Workers in the UK private sector face the worst rates of annuity in over 20 years, pension experts say.
Workers who are now approaching retirement will be the people who are affected by these poor rates, as the rates currently stand an individual who has accumulated a pension pot of £100,000 over their working life will now receive a yearly pension income of £6,350, whereas earlier in the year that figure was £6,760.
Back in 1990 the amount of money pension holders could expect from the same pot was £15,000.
This drop in annuity rates adds further weight to the argument that UK finances are going from bad to worse. Recently, interest rates were cut to staggering new lows by the Bank of England, and tax increases are expected come the Coalition Government’s Emergency Budget in June.

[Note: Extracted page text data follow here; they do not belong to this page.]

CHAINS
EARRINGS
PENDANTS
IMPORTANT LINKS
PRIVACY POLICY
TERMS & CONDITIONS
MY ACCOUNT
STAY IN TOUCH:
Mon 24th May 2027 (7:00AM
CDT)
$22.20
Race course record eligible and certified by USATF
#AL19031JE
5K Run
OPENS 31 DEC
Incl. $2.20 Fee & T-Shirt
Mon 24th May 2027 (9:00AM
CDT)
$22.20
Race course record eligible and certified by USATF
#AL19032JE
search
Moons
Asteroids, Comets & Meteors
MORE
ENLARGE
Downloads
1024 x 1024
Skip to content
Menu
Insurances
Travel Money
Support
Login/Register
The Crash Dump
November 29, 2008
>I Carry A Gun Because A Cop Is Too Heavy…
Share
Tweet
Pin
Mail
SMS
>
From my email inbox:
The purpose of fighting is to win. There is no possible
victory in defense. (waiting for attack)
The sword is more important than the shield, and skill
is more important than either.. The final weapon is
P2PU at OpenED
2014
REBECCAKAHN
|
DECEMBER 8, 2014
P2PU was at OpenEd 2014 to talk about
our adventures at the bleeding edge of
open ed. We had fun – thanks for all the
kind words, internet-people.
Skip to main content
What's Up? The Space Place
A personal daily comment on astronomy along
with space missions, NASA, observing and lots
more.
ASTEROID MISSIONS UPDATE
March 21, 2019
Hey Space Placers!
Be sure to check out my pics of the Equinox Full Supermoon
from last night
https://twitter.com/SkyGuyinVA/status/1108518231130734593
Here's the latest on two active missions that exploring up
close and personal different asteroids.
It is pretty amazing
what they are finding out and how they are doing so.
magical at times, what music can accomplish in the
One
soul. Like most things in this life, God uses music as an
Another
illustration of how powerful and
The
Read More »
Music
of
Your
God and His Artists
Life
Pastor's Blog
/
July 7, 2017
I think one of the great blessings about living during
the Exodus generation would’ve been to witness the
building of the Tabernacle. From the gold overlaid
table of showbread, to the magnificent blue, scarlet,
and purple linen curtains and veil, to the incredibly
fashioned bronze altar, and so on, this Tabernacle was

Financial experts fear that we are entering a new dark age for personal finance. Finance adviser Tom McPhail of Hargreaves Lansdowne told The Telegraph: “Anyone approaching retirement now will watch these annuity rates with mounting alarm and despair”, and Ros Altman, former government official- now pensions expert, added: “They were always told to worry about saving enough through their working life, but no one ever warned them that a low annuity rate could wipe out that saving when they came around to retiring. And the problem is that annuity rates are likely to worsen”.
Up to eight million UK pension holders rely on annuity rates, the reason for the falling rates is linked to the general financial woe that is sweeping across Europe. Annuity rates are connected to the returns the Government receives on gilts and bonds, and with returns falling on those, so do the annuity rates.